Jacquemart bat sa femme...
Le Clair de Lune
Réveillez-vous, gens qui dormez,
Et priez pour le trépassés.
Le cri du veilleur de nuit
Oh! qu'il est doux, quand l'heure tremble au clocher, la nuit, de regarder la lune qui a le nez fait comme un carolus d'or !
*
Deux ladres se lamentaient sous ma fenêtre, un chien hurlait dans le carrefour, et le grillon de mon foyer vaticinait tout bas.
Mais bientôt mon oreille n'interrogea plus qu'un silence profond.
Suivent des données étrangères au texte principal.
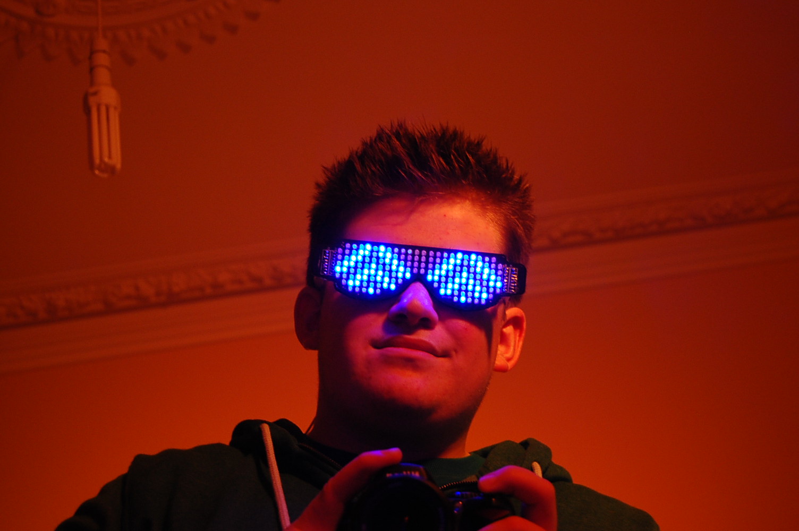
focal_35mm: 60
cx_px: 400
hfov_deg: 33.4
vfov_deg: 22.6
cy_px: 266
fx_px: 1330
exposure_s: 1/30
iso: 720
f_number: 5
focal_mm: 40
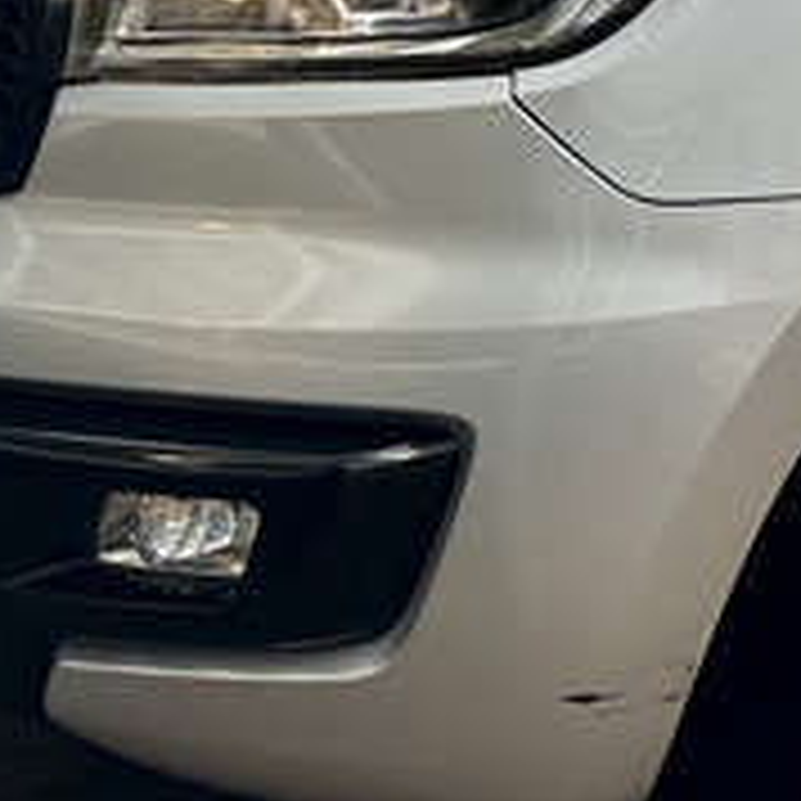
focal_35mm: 122
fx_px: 3194
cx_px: 1634
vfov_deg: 13.8
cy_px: -234
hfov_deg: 12.5
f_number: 1.78
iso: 80
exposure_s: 1/121
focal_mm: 6.86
Les lépreux étaient rentrés dans leurs chenils, aux coups de Jacquemart qui battait sa femme.
Le chien avait enfilé une venelle, devant les pertuisanes du guet enrouillé par la pluie et morfondu par la bise.
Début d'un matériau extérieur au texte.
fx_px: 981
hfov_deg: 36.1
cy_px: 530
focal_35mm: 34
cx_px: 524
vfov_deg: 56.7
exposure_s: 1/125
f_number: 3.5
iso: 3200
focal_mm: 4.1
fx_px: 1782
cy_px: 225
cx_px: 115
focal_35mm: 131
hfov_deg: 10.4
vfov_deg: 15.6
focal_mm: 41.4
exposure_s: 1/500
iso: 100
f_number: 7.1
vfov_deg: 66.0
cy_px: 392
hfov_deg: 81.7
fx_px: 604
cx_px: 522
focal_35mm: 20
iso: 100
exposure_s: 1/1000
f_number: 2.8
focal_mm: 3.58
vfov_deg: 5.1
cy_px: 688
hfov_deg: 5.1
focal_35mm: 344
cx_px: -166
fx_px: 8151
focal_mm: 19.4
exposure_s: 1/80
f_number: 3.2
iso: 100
Et le grillon s'était endormi, dès que la dernière bluette avait éteint sa dernière lueur dans la cendre de la cheminée.
Et moi, il me semblait,-- tant la fièvre est incohérente ! - que la lune, grimant sa face, me tirait la langue comme un pendu !
Aloysius Bertrand
Gaspard de la Nuit III,5
Dijon doit cet automate au duc de Bourgogne Philippe le Hardi qui l'avait tout simplement pris à Courtrai en 1382. Il sera installé sur une tour de Notre-Dame de Dijon tout près de l'horloge qui l'anime pour frapper une cloche. Ce grand bonhomme est seul encore et ne reçoit son prénom de Jacquemart que 75 ans plus tard, en 1458.
Jacqueline sera l'épouse donnée à l'automate au moins 2 siècles et demi plus tard. Puis il faudra attendre quelque 170 ans pour que vienne un fils Jacquelinet.
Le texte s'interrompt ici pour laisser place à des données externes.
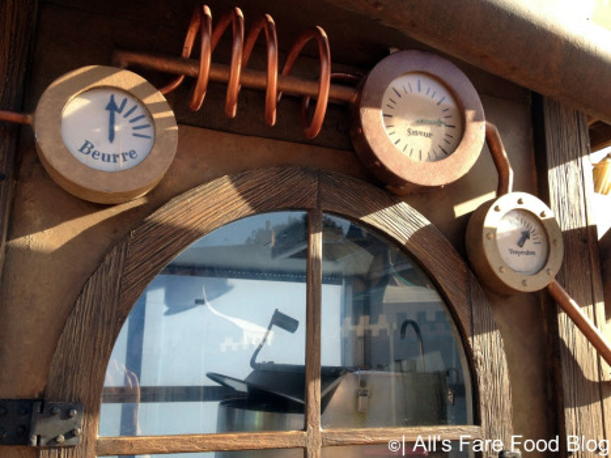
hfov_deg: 52.6
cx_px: 306
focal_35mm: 35
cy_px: 229
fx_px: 618
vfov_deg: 40.7
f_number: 2.4
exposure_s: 1/326
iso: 64
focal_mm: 4.28
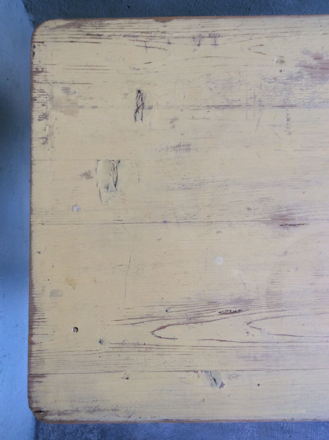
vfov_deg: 56.9
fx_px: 407
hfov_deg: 44.1
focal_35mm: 32
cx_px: 164
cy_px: 220
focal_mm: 3.3
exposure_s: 1/25
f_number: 2.4
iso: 40
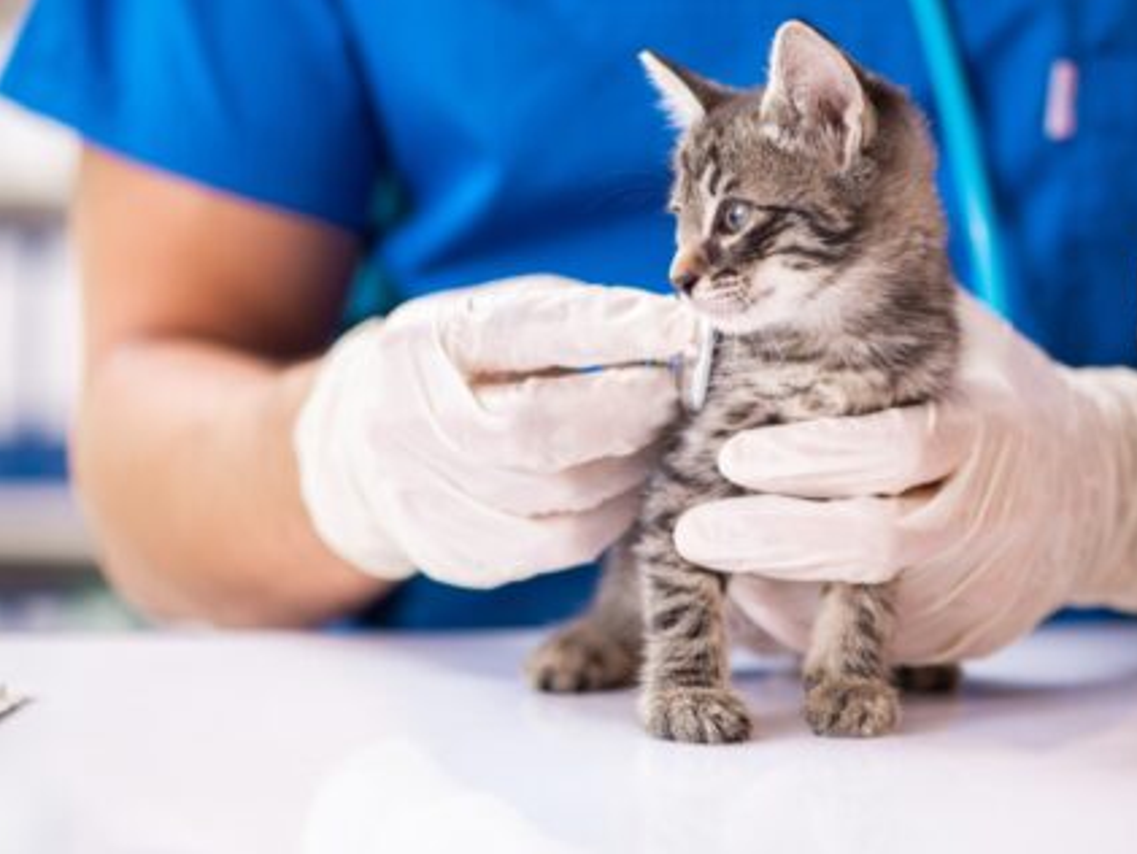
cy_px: 405
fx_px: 3943
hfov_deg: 16.4
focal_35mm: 120
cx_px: 629
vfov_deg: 12.4
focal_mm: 105
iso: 100
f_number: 4.5
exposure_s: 1/100
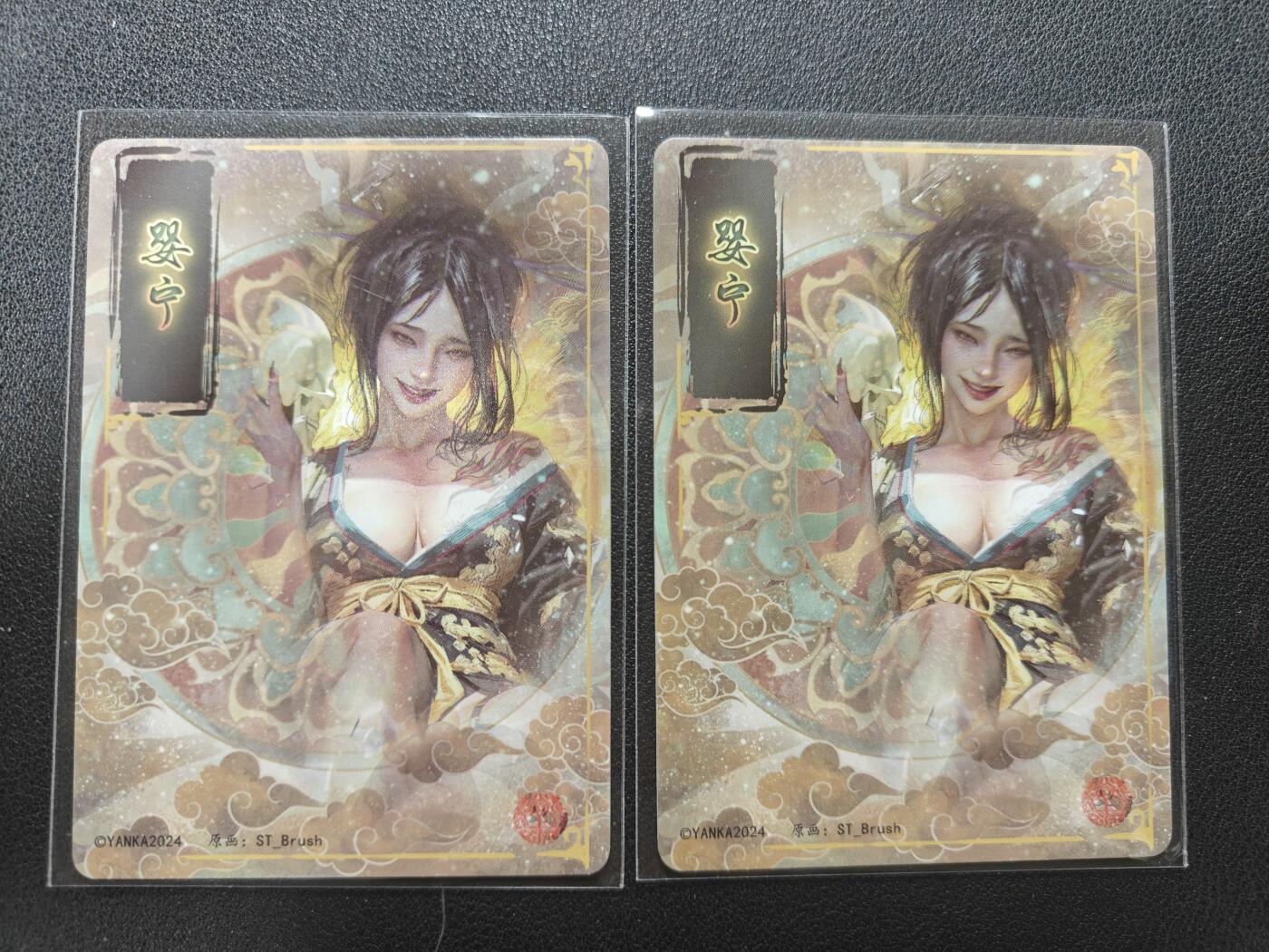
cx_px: 634
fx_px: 880
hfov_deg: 71.6
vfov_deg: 56.8
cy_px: 476
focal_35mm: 24
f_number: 1.8
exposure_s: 1/43
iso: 400
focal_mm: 5.59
La famille sera complète plus d'un demi-siècle encore après en 1884 avec l'installation de Jacquelinette qui sonne les quarts d'heure avec son frère.
Un mot aussi d'Aloysius Bertrand poète et journaliste dijonnais : il est le fils d'un lieutenant de gendarmerie peut-être originaire de Saulieu. Ancien élève du Collège royal de Dijon, il créa le poème en prose avec Gaspard de la Nuit. Mais, malchanceux dans ses affaires, il vit dans la misère à Paris et meurt tuberculeux en 1841. Son œuvre sera publiée en 1842.